--- Records for this task ---

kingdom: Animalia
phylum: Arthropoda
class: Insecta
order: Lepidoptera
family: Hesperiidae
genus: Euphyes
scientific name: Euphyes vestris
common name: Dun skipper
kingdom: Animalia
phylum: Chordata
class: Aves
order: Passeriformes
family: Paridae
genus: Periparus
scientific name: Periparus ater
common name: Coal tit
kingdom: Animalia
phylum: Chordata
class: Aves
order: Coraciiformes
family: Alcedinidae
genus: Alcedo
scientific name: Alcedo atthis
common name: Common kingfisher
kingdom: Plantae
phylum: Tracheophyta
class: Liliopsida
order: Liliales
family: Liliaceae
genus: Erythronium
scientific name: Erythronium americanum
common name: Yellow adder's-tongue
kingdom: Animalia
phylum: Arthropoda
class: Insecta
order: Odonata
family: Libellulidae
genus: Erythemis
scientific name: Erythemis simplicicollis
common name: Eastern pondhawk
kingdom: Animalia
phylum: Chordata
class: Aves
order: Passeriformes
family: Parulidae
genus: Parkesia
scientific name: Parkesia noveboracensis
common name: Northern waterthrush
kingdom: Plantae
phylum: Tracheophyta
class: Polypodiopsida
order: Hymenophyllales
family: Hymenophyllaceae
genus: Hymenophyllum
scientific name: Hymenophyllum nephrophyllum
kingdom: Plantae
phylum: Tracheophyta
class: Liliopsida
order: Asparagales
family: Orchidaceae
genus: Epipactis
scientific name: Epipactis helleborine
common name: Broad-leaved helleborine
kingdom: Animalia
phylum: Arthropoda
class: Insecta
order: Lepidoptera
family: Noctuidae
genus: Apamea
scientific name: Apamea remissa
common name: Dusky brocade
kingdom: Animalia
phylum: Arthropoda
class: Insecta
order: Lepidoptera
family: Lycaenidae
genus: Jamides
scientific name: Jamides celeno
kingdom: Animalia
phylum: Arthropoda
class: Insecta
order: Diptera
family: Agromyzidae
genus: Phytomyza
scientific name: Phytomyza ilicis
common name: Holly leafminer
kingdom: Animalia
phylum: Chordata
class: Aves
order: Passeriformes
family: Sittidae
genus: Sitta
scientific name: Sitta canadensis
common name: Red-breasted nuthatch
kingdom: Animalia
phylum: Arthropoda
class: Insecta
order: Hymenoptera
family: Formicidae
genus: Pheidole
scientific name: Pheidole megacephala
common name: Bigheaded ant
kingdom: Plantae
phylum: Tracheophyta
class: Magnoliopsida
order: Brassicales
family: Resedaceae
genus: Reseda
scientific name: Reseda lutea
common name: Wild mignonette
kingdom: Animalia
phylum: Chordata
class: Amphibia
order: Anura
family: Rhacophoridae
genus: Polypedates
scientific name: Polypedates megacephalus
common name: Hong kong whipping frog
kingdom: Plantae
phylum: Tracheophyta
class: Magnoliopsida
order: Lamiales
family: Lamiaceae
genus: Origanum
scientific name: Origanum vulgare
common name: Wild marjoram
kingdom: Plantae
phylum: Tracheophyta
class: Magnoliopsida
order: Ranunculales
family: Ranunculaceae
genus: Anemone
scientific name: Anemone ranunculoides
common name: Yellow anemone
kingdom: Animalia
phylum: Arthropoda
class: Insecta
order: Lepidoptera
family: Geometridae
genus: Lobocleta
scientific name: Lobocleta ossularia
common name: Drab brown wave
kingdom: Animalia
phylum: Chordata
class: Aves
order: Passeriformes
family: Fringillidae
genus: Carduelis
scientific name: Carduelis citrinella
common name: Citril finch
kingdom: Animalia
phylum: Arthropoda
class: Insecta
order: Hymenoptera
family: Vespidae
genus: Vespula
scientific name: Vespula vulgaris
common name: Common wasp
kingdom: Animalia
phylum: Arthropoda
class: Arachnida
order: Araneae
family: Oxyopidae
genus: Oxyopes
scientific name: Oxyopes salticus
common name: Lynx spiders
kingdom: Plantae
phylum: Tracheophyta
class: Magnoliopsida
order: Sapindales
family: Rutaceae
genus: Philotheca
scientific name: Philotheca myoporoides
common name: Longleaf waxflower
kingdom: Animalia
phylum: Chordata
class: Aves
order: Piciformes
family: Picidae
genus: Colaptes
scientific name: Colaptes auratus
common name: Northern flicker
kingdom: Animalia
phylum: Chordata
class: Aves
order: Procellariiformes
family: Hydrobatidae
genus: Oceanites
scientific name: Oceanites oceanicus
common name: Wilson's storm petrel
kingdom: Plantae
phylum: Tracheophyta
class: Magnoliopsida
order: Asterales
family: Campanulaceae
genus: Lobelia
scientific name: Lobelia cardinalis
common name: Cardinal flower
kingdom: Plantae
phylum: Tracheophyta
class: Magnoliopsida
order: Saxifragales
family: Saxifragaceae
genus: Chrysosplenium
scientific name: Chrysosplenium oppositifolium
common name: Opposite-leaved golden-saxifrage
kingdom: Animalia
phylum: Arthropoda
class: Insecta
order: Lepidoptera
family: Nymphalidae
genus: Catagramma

---

#### What you are asked to do:
Copy out all of the rows above, changing "common name" to "vernacular name" wherever it appears and keeping every other word the same.

#### Response:
kingdom: Animalia
phylum: Arthropoda
class: Insecta
order: Lepidoptera
family: Hesperiidae
genus: Euphyes
scientific name: Euphyes vestris
vernacular name: Dun skipper
kingdom: Animalia
phylum: Chordata
class: Aves
order: Passeriformes
family: Paridae
genus: Periparus
scientific name: Periparus ater
vernacular name: Coal tit
kingdom: Animalia
phylum: Chordata
class: Aves
order: Coraciiformes
family: Alcedinidae
genus: Alcedo
scientific name: Alcedo atthis
vernacular name: Common kingfisher
kingdom: Plantae
phylum: Tracheophyta
class: Liliopsida
order: Liliales
family: Liliaceae
genus: Erythronium
scientific name: Erythronium americanum
vernacular name: Yellow adder's-tongue
kingdom: Animalia
phylum: Arthropoda
class: Insecta
order: Odonata
family: Libellulidae
genus: Erythemis
scientific name: Erythemis simplicicollis
vernacular name: Eastern pondhawk
kingdom: Animalia
phylum: Chordata
class: Aves
order: Passeriformes
family: Parulidae
genus: Parkesia
scientific name: Parkesia noveboracensis
vernacular name: Northern waterthrush
kingdom: Plantae
phylum: Tracheophyta
class: Polypodiopsida
order: Hymenophyllales
family: Hymenophyllaceae
genus: Hymenophyllum
scientific name: Hymenophyllum nephrophyllum
kingdom: Plantae
phylum: Tracheophyta
class: Liliopsida
order: Asparagales
family: Orchidaceae
genus: Epipactis
scientific name: Epipactis helleborine
vernacular name: Broad-leaved helleborine
kingdom: Animalia
phylum: Arthropoda
class: Insecta
order: Lepidoptera
family: Noctuidae
genus: Apamea
scientific name: Apamea remissa
vernacular name: Dusky brocade
kingdom: Animalia
phylum: Arthropoda
class: Insecta
order: Lepidoptera
family: Lycaenidae
genus: Jamides
scientific name: Jamides celeno
kingdom: Animalia
phylum: Arthropoda
class: Insecta
order: Diptera
family: Agromyzidae
genus: Phytomyza
scientific name: Phytomyza ilicis
vernacular name: Holly leafminer
kingdom: Animalia
phylum: Chordata
class: Aves
order: Passeriformes
family: Sittidae
genus: Sitta
scientific name: Sitta canadensis
vernacular name: Red-breasted nuthatch
kingdom: Animalia
phylum: Arthropoda
class: Insecta
order: Hymenoptera
family: Formicidae
genus: Pheidole
scientific name: Pheidole megacephala
vernacular name: Bigheaded ant
kingdom: Plantae
phylum: Tracheophyta
class: Magnoliopsida
order: Brassicales
family: Resedaceae
genus: Reseda
scientific name: Reseda lutea
vernacular name: Wild mignonette
kingdom: Animalia
phylum: Chordata
class: Amphibia
order: Anura
family: Rhacophoridae
genus: Polypedates
scientific name: Polypedates megacephalus
vernacular name: Hong kong whipping frog
kingdom: Plantae
phylum: Tracheophyta
class: Magnoliopsida
order: Lamiales
family: Lamiaceae
genus: Origanum
scientific name: Origanum vulgare
vernacular name: Wild marjoram
kingdom: Plantae
phylum: Tracheophyta
class: Magnoliopsida
order: Ranunculales
family: Ranunculaceae
genus: Anemone
scientific name: Anemone ranunculoides
vernacular name: Yellow anemone
kingdom: Animalia
phylum: Arthropoda
class: Insecta
order: Lepidoptera
family: Geometridae
genus: Lobocleta
scientific name: Lobocleta ossularia
vernacular name: Drab brown wave
kingdom: Animalia
phylum: Chordata
class: Aves
order: Passeriformes
family: Fringillidae
genus: Carduelis
scientific name: Carduelis citrinella
vernacular name: Citril finch
kingdom: Animalia
phylum: Arthropoda
class: Insecta
order: Hymenoptera
family: Vespidae
genus: Vespula
scientific name: Vespula vulgaris
vernacular name: Common wasp
kingdom: Animalia
phylum: Arthropoda
class: Arachnida
order: Araneae
family: Oxyopidae
genus: Oxyopes
scientific name: Oxyopes salticus
vernacular name: Lynx spiders
kingdom: Plantae
phylum: Tracheophyta
class: Magnoliopsida
order: Sapindales
family: Rutaceae
genus: Philotheca
scientific name: Philotheca myoporoides
vernacular name: Longleaf waxflower
kingdom: Animalia
phylum: Chordata
class: Aves
order: Piciformes
family: Picidae
genus: Colaptes
scientific name: Colaptes auratus
vernacular name: Northern flicker
kingdom: Animalia
phylum: Chordata
class: Aves
order: Procellariiformes
family: Hydrobatidae
genus: Oceanites
scientific name: Oceanites oceanicus
vernacular name: Wilson's storm petrel
kingdom: Plantae
phylum: Tracheophyta
class: Magnoliopsida
order: Asterales
family: Campanulaceae
genus: Lobelia
scientific name: Lobelia cardinalis
vernacular name: Cardinal flower
kingdom: Plantae
phylum: Tracheophyta
class: Magnoliopsida
order: Saxifragales
family: Saxifragaceae
genus: Chrysosplenium
scientific name: Chrysosplenium oppositifolium
vernacular name: Opposite-leaved golden-saxifrage
kingdom: Animalia
phylum: Arthropoda
class: Insecta
order: Lepidoptera
family: Nymphalidae
genus: Catagramma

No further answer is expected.